Flexibility is allowed for experimental and theoretical dissertation topics based on student interests and designated research funding, decided in discussion with the student’s advisor and dissertation committee.

Affiliate physics faculty members, Daniel Bourland and Michael T. Munley from Radiation Oncology carry out research in the physics of medicine at Wake Forest School of Medicine. They mentor both Physics PhD students and Medical Physics PhD students.


Affiliate physics faculty members, Lauren Lowman and Erin Henslee from the department of Engineering carry out research in environmental engineering and cellular electrophysiology, respectively and can mentor Physics PhD students.


SCHOLARSHIP

Faculty working in Engineering


Erin Henslee

Erin Henslee’s research group, as an affiliate faculty member in physics, investigates cellular electrical properties and how they relate to other biophysical cellular phenomena.  The goal of our research is to understand the interplay between cellular electrophysiology and cellular function and to use electrophysiology as a tool in disease diagnosis, progression monitoring, and treatment targeting.

Our group is currently focused on investigating:

  1. Red blood cell (RBC) electrophysiology as a marker of RBC pathology;
  2. The interconnection between various electrophysiologic parameters including membrane potential, zeta-potential, and membrane conductance/capacitance; and,
  3. Cell separation and patterning based on electrophysiologic response.

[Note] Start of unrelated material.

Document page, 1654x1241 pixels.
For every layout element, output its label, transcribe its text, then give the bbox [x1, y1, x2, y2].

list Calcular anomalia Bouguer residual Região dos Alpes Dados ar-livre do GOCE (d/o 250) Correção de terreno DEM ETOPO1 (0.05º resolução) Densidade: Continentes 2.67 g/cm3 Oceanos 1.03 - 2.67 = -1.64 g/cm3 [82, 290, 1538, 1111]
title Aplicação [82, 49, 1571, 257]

Accepting graduate students

Accepting undergraduate students


Lauren Lowman

Lauren Lowman’s research group, as an affiliate faculty member in physics, investigates how climate and weather disturbances affect overall ecosystem health, productivity, and sustainability using numerical models, geospatial data analysis, and field experiments. Our group’s interdisciplinary research into ecosystem health and productivity intersects the fields of engineering, physics, hydrology, biology, and ecology, among others, and has impacts that are societally relevant.

Our group is currently focused on investigating:

  1. How wildfire dynamics affect vegetation regrowth and carbon cycling;
  2. Ecosystem vulnerability to short-term and long-term drought events; and,
  3. How climate change alters the self-sustainability of temperate and tropical forests.